__Task brief__.
Please return, word for word, the line containing "115學年度一年級新生開學注意事項及新生繡學" and each line after it through the end of the data below, and nothing else.

__Extracted material__.
+-------+
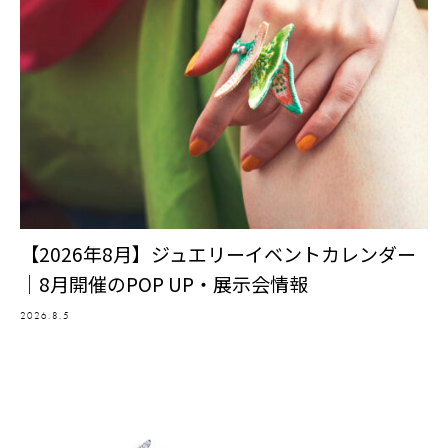
【2026年8月】ジュエリーイベントカレンダー
｜8月開催のPOP UP・展示会情報
2026.8.5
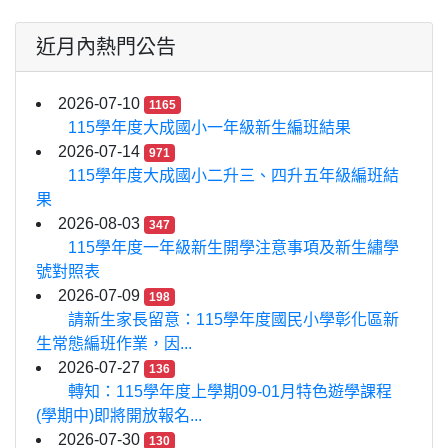
近月內熱門公告
2026-07-10
1165
115學年度大成國小一年級新生編班結果
2026-07-14
971
115學年度大成國小二升三、四升五年級編班結
果
2026-08-03
347
115學年度一年級新生開學注意事項及新生繡學
號對照表
2026-07-09
198
請新生家長留意：115學年度國民小學彰化區新
生常態編班作業，因...
2026-07-27
136
轉知：115學年度上學期09-01月特色遊學課程
(學期中)即將開放報名...
2026-07-30
130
+-------+
__Answer for this exercise__.
115學年度一年級新生開學注意事項及新生繡學
號對照表
2026-07-09
198
請新生家長留意：115學年度國民小學彰化區新
生常態編班作業，因...
2026-07-27
136
轉知：115學年度上學期09-01月特色遊學課程
(學期中)即將開放報名...
2026-07-30
130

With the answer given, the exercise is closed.